Article:
Further, our ability to comply with our loan covenants may be affected by events beyond our control that could result in an event of default under our credit facility, or documents governing any other existing or future indebtedness. A default, if not cured or waived, may permit acceleration of our indebtedness. In addition, our lenders could terminate their commitments to make further extensions of credit under our credit facility. If our indebtedness is accelerated, we cannot be certain that we will have sufficient funds to pay the accelerated indebtedness or that we will have the ability to refinance accelerated indebtedness on terms favorable to us or at all.

Regulations related to conflict minerals could adversely impact our business.

The Dodd-Frank Wall Street Reform and Consumer Protection Act contains provisions to improve transparency and accountability concerning the supply of certain minerals, known as conflict minerals, originating from the Democratic Republic of Congo ("DRC") and adjoining countries. As a result, the SEC adopted annual disclosure and reporting requirements for those companies who may use conflict minerals mined from the DRC and adjoining countries in their products. There have been and will continue to be costs associated with complying with these disclosure requirements, including diligence costs to determine the sources of minerals used in our products and other potential changes to products, processes or sources of supply to the extent necessary as a consequence of such verification activities. These rules could adversely affect the sourcing, supply and pricing of materials used in our products. As there may be only a limited number of suppliers offering conflict-free minerals, we cannot be sure that we will be able to obtain necessary conflict-free minerals from such suppliers in sufficient quantities or at competitive prices. Also, we may face reputational challenges if we determine that certain of our products contain conflict minerals or if we are unable to sufficiently verify the origins for all minerals used in our products through the procedures we may implement.

Ineffective internal control over our financial reporting may harm our business.

Short task: In the passage on business risks, restate the part starting at "Further, our ability" and ending at "impact our business.", swapping "credit facility" for "revolving loan" everywhere it occurs.

Record set:
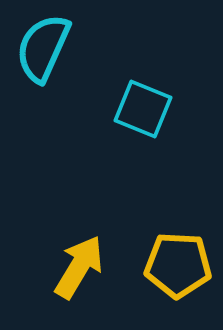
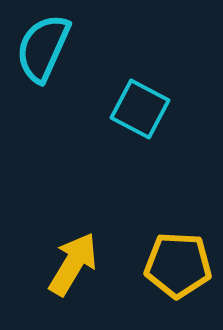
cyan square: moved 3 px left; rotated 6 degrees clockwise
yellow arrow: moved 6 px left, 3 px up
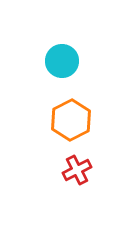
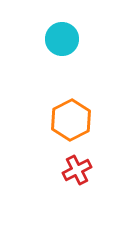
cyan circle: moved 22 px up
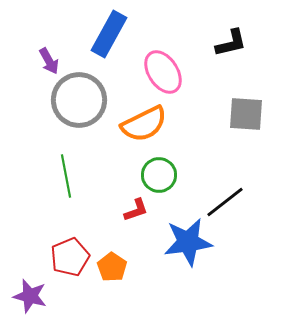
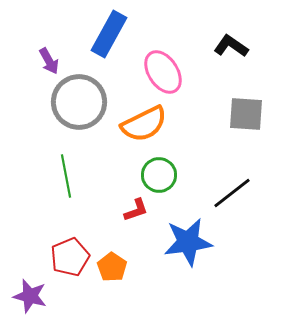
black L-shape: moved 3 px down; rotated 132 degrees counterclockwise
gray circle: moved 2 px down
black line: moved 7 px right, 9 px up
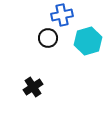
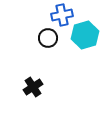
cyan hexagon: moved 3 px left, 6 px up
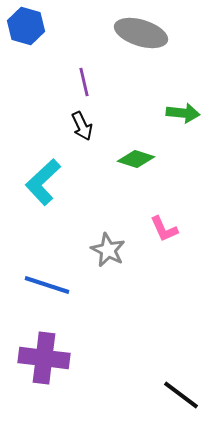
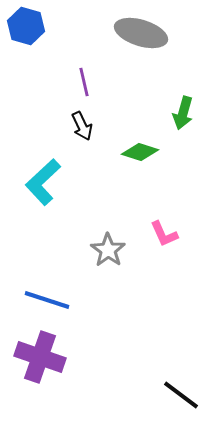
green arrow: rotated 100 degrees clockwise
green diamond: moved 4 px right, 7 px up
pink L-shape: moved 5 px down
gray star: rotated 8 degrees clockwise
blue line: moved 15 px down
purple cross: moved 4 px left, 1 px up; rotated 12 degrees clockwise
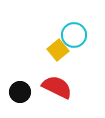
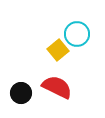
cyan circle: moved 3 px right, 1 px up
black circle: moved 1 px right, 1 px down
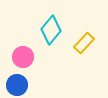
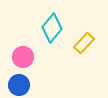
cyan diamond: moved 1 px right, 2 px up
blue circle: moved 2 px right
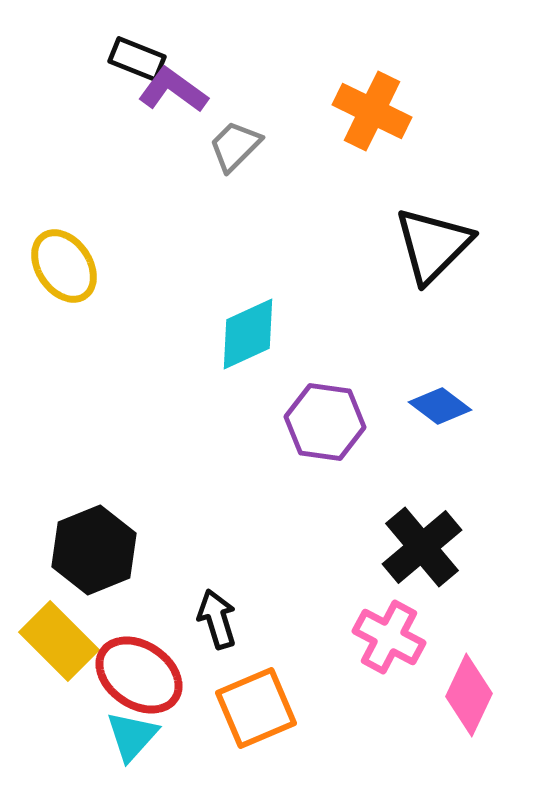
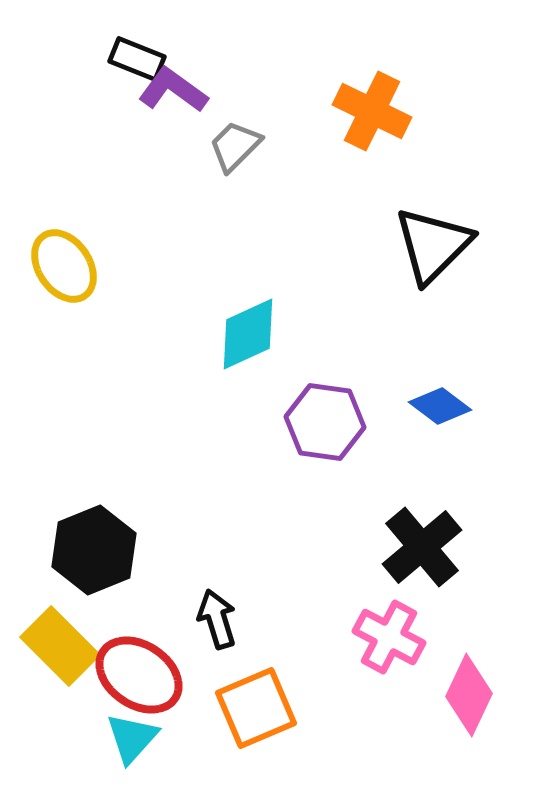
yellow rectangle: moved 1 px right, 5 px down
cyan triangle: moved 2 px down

Full solution:
Further, our ability to comply with our loan covenants may be affected by events beyond our control that could result in an event of default under our revolving loan, or documents governing any other existing or future indebtedness. A default, if not cured or waived, may permit acceleration of our indebtedness. In addition, our lenders could terminate their commitments to make further extensions of credit under our revolving loan. If our indebtedness is accelerated, we cannot be certain that we will have sufficient funds to pay the accelerated indebtedness or that we will have the ability to refinance accelerated indebtedness on terms favorable to us or at all.

Regulations related to conflict minerals could adversely impact our business.